Stored data entries:
◆ ◆ ◆
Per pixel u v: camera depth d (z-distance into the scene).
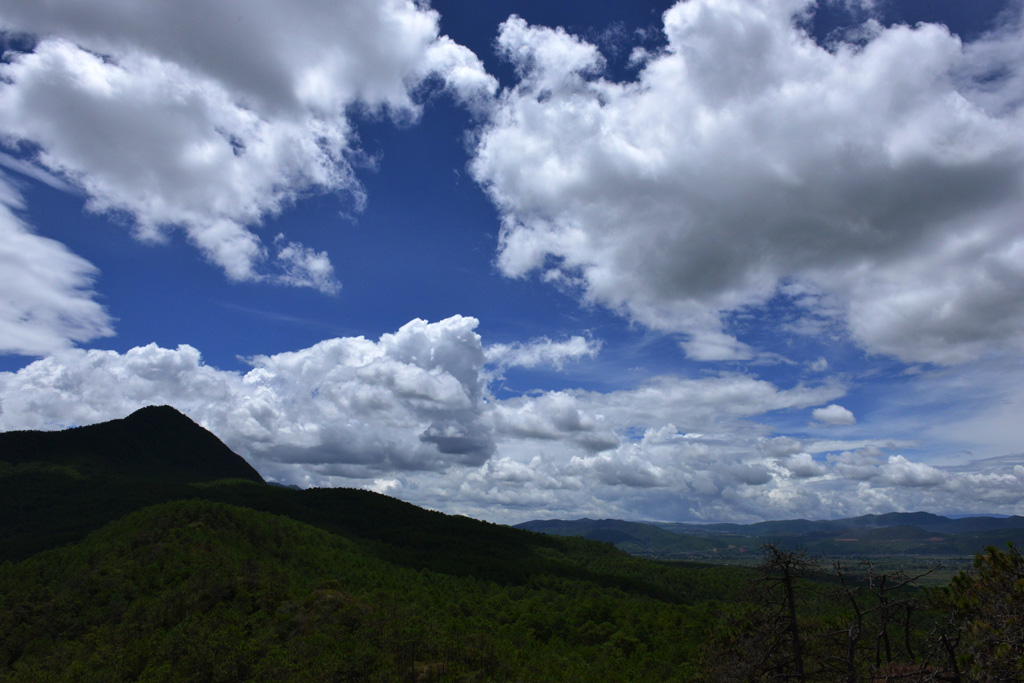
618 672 78.06
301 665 71.38
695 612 105.69
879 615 23.75
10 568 112.75
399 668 73.56
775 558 20.00
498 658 77.50
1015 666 18.19
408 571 147.00
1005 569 22.69
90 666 70.62
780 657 20.83
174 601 91.44
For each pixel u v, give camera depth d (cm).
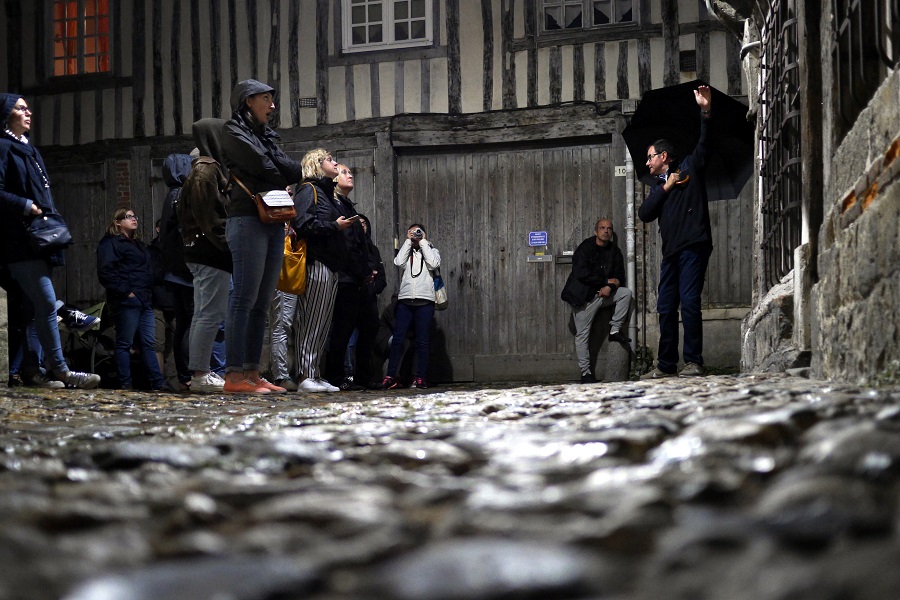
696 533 72
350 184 772
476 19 1013
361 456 164
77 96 1080
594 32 988
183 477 142
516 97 1004
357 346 884
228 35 1047
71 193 1084
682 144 823
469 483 119
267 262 553
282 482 132
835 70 380
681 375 621
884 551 61
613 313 977
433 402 353
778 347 484
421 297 902
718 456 128
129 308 741
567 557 66
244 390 548
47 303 562
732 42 955
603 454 148
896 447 106
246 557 74
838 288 354
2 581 65
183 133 1054
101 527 93
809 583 55
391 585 63
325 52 1038
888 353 272
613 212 993
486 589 59
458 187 1038
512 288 1026
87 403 443
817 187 432
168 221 672
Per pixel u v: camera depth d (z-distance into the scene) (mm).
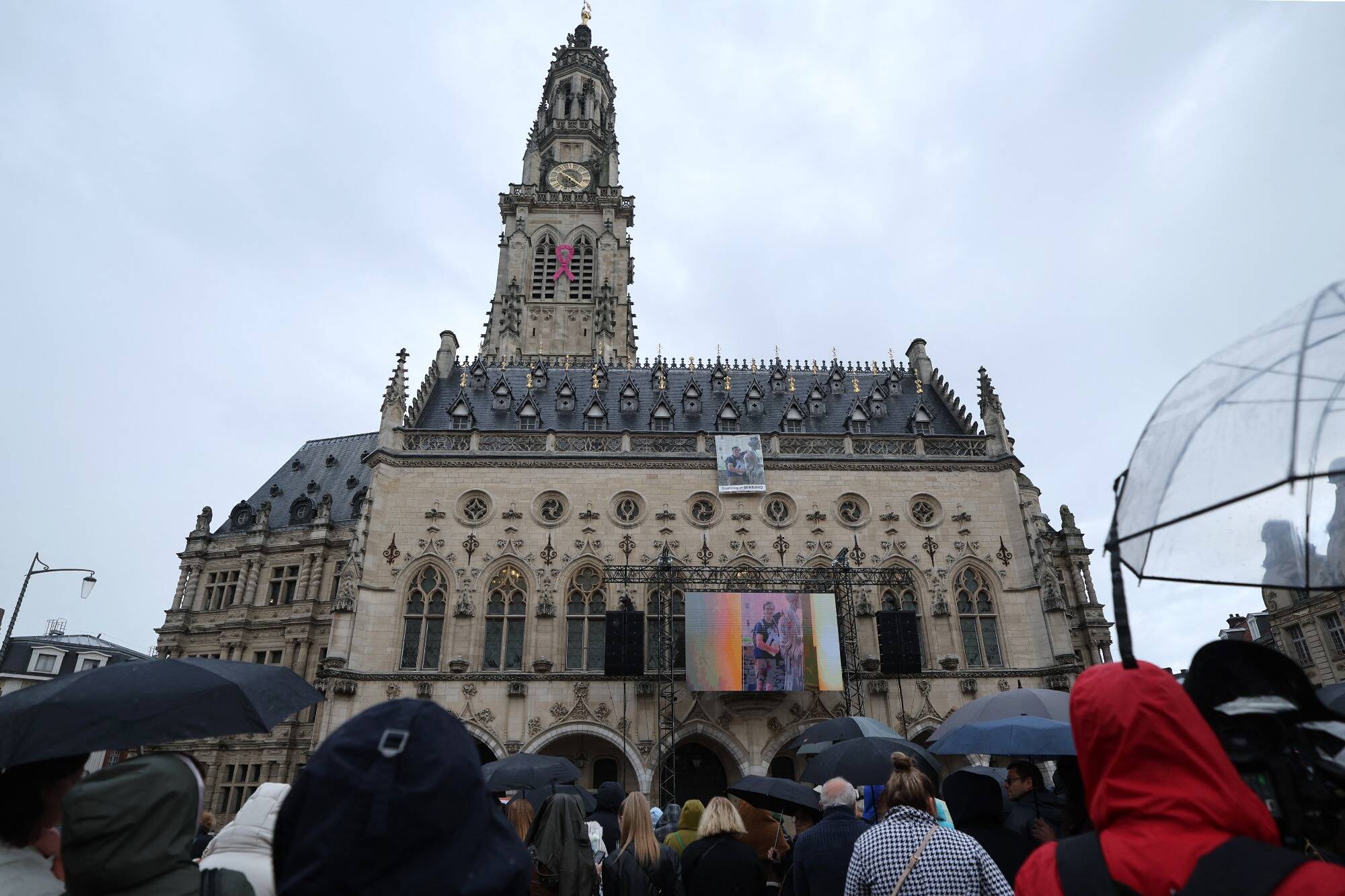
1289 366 3557
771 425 45500
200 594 51312
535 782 14578
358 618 35344
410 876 2906
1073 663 35812
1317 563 4207
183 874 4129
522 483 39062
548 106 89562
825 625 34531
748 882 7980
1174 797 2824
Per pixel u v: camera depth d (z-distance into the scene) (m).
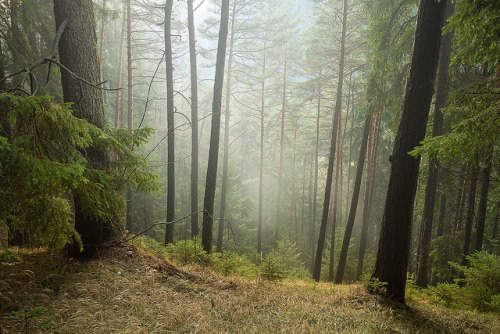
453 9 9.24
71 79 4.80
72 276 4.20
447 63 9.44
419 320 5.38
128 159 4.70
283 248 14.83
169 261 6.24
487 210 15.11
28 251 5.18
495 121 3.91
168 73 9.59
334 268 17.83
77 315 3.29
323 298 6.03
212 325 3.71
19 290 3.48
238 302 4.80
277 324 4.11
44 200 3.40
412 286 8.40
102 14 10.52
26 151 2.76
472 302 7.49
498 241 15.57
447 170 9.91
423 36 6.04
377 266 6.59
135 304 3.91
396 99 9.48
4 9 8.05
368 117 12.23
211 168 9.18
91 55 5.02
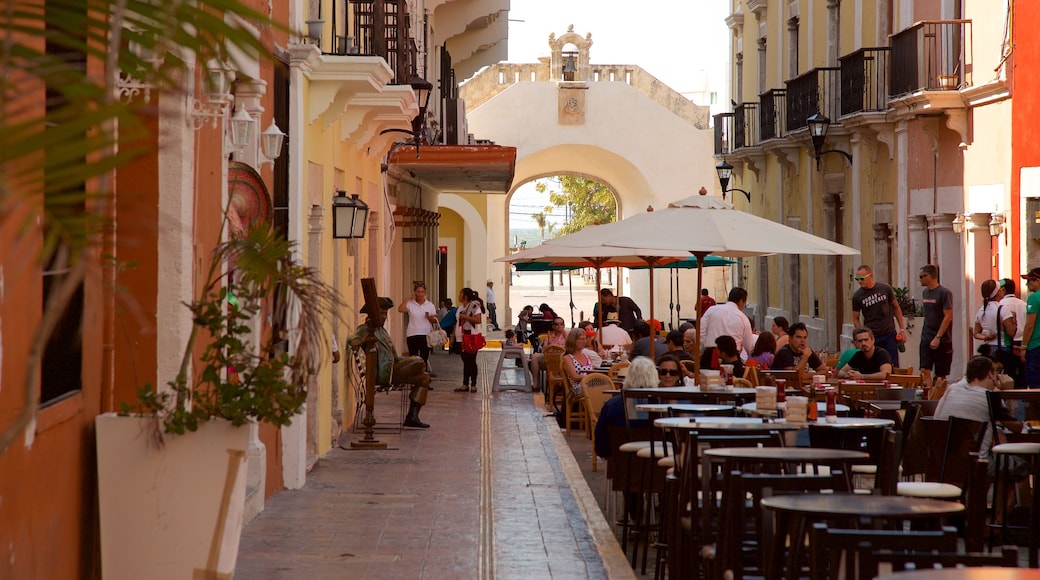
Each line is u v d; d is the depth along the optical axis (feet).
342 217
◆ ◆ ◆
■ **Brief**
Please transcribe each line above exactly, but leave the images out.

■ **Your solution**
Per pixel u v: camera depth d (z-distance into the scene).
618 672 78.06
301 665 71.38
695 612 105.69
879 615 23.75
10 568 112.75
399 668 73.56
775 558 20.00
498 658 77.50
1015 666 18.19
408 571 147.00
1005 569 22.69
90 666 70.62
780 657 20.83
174 601 91.44
For each pixel u v, give camera depth d (cm).
696 533 72
350 184 772
476 19 1013
361 456 164
77 96 1080
594 32 988
183 477 142
516 97 1004
357 346 884
228 35 1047
71 193 1084
682 144 823
469 483 119
267 262 553
282 482 132
835 70 380
681 375 621
884 551 61
613 313 977
433 402 353
778 347 484
421 297 902
718 456 128
129 308 741
567 557 66
244 390 548
47 303 562
732 42 955
603 454 148
896 447 106
246 557 74
838 288 354
2 581 65
183 133 1054
101 527 93
809 583 55
391 585 63
325 52 1038
888 353 272
613 212 993
486 589 59
458 187 1038
512 288 1026
87 403 443
817 187 432
168 221 672
Per pixel u v: camera depth d (z-distance into the scene) (mm).
1289 366 3557
771 425 45500
200 594 51312
535 782 14578
358 618 35344
410 876 2906
1073 663 35812
1317 563 4207
183 874 4129
522 483 39062
548 106 89562
825 625 34531
748 882 7980
1174 797 2824
Per pixel u v: camera depth d (z-distance into the scene) (m).
453 9 9.24
71 79 4.80
72 276 4.20
447 63 9.44
419 320 5.38
128 159 4.70
283 248 14.83
169 261 6.24
487 210 15.11
28 251 5.18
495 121 3.91
168 73 9.59
334 268 17.83
77 315 3.29
323 298 6.03
212 325 3.71
19 290 3.48
238 302 4.80
277 324 4.11
44 200 3.40
412 286 8.40
102 14 10.52
26 151 2.76
472 302 7.49
498 241 15.57
447 170 9.91
423 36 6.04
377 266 6.59
135 304 3.91
396 99 9.48
4 9 8.05
368 117 12.23
211 168 9.18
91 55 5.02
Each line is u v d; d is the depth along the optical axis (feet).
342 217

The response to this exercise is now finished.